If her production hadn’t been where she wanted it, Ordoñez would have waited another year. But the forward scored 18 goals during the season, which was first in the ACC and second in the nation. She also finished her collegiate career tied for third on UVA’s all-time goal-scoring list with 45 and sixth on the program’s all-time points list with 102.
Coming into season knowing it was potentially her last, Ordoñez focused on refining the small, technical details of her game, like first touch and execution in front of goal.
“No matter how good my finishing is, I always say that I can work on my finishing,” said the ACC Offensive Player of the Year. “Especially being the nine, someone who is expected to produce and score goals, that’s something I will never stop working on. No matter how good you are at it, I just don’t think there’s anything you can just kind of be like, ‘OK, check that off, I’m good at that,’ and then move on.”
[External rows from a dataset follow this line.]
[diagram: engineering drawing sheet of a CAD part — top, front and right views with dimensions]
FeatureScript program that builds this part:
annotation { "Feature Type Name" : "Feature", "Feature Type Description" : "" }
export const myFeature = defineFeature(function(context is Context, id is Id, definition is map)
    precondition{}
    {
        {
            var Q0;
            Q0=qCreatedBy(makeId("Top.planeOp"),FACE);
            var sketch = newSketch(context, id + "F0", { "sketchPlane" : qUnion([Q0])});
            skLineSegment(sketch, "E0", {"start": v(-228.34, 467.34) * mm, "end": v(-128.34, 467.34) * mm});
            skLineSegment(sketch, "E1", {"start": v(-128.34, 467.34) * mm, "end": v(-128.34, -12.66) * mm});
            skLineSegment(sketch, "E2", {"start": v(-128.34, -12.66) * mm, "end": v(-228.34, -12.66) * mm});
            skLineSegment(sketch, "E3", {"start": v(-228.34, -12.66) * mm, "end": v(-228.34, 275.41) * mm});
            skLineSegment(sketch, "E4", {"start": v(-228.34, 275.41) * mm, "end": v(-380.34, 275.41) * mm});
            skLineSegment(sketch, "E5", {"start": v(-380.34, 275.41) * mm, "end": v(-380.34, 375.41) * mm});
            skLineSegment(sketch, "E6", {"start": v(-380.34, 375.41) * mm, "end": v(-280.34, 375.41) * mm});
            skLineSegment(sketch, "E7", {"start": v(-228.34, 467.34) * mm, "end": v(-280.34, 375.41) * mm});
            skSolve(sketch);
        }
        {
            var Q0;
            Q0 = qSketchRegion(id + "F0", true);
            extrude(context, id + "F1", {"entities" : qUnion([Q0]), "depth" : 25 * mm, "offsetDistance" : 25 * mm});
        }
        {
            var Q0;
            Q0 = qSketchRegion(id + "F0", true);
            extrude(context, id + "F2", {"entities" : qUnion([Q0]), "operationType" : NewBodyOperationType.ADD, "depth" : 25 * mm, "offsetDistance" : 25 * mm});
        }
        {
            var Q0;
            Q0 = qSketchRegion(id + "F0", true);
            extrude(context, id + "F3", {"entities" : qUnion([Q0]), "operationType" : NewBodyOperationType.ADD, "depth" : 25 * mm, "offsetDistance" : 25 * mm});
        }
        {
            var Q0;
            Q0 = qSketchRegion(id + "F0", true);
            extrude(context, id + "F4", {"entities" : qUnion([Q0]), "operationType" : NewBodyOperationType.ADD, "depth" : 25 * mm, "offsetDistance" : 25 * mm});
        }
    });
Her goal-scoring technique will be under even more acute scrutiny at the next level, but Ordoñez embraces the challenges that come with being a pro, referring to the NWSL as a “whole different beast.”
“At the end of the day, I’m a rookie,” she said. “That’s the reality of my first season.
“No matter where I go, chances are there’s going to be a world-class person starting in my position already, and to me that’s really, really exciting. Even if I don’t necessarily get as many minutes as I want in the beginning, I can just soak up everything that environment has to offer.”